The Consumer Fraud Act (CFA), NJSA 56:8-1 et seq. is a very powerful law which benefits all consumers both what you normally would consider a consumer as well as businesses. Generally, a consumer is defined as any person including businesses that purchase products for their own use. This would not include a person or business that purchases products to incorporate into their own products. The act also does not cover businesses that buy objects for resale. One of the things that makes this law very powerful is that if it is violated the violator is subject to triple damages plus attorney fees. While it is a very powerful act that has over thirty years of history, it may not have caught up to time and technology. The CFA prohibits:
the act, use or employment by any person of any unconscionable commercial practice, deception, fraud, false pretense, false promise, misrepresentation, or the knowing, concealment suppression, or omission of any material fact, with intent that others rely upon such concealment, suppression or omission, a connection with a sale or advertisement of any merchandise or real estate, or with the subsequent performance of such person as aforesaid, whether or not any person has in fact been mislead, deceived or damaged thereby, is declared to be an unlawful practice. NJSA 56:8-2.

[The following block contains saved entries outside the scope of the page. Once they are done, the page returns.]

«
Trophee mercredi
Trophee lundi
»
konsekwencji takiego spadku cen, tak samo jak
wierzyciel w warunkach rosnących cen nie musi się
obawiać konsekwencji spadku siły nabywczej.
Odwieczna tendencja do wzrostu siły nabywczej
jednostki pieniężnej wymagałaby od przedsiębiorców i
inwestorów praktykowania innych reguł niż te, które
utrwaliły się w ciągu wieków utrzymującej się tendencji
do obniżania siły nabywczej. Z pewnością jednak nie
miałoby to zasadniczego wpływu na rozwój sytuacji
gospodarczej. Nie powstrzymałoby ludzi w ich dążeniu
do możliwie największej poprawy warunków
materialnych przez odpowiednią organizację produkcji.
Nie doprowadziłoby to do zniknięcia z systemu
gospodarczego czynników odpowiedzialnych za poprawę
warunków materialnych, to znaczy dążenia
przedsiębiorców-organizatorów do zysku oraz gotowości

I highlighted the phrase “any person” because this is where the difficulty of the act may arise. Any person means just that. It means you, it means me, it means the mom & pop store down the road; and it means the national retail chain. The act’s requirements do not differentiate between a person and a large corporation but applies equally to all.
The CFA clearly applies to the computer store that sells, as its business, hardware and software. It applies to the national retail clothing store. It applies to the new and used car dealers. The question is whether does the CFA apply to the sale of an isolated item through an advertisement to another party. Under the plain meaning of the definition of “any person” a person who makes an affirmative misstatement of fact is liable under the CFA. The currently is a case before the NJ Supreme Court, Real v. Radir Wheels, Inc., which may determine if there is a threshold number of items a person has to sell before they become liable under the CFA.
In Real v. Radir Wheels, the owner of Radir Wheels sold a 1970 Corvette on eBay. In the eBay listing the seller noted the car had a good frame and runs strong among other descriptions. None of these turned out to be true, as the frame was rusted, and the engine was in poor condition. In fact the car could not have been registered to operate on the road in the condition it was in. Testimony during the trial revealed that the seller’s hobby was to buy old vehicles and restore them. In fact the same month that he sold the corvette he sold two other vehicles. The trial court had no trouble finding that the Seller was subject to the CFA and had violated the statute in addition to common law fraud. The appellate division reversed and the appeal was taken to the NJ Supreme Court.
The Supreme Court heard oral arguments on January 21st. Oral argument showed that the Justices were concerned that a plain reading of the statute would subject everyone who ever says an item on eBay, classifieds ad or otherwise could come under the liability of the CFA. The Supreme Court will be deciding whether to hold everybody that makes a misstatement in an ad to treble damages and attorneys fee; or whether there is some threshold activity a seller must reach before the CFA protection against unconscionable commercial practices.
One of the keys to understanding the ultimate decision from the Supreme Court, the seller made affirmative statements on the condition of the product. Under the CFA if a person make statements and those statements turn out to be false there is a violation of the CFA. The Seller does not need to know the statements are false when made only that the statements are false. Therefore even if the Seller in Real did not know there was rust on the frame, his statement that it had a good frame was false and would subject him to the CFA.
The moral of the story may be that if you are going to be selling items online or in the newspaper make sure what is posted in that listing is accurate. If you are unsure or cannot verify the information even if you think it to be true, it would be better not to post the information.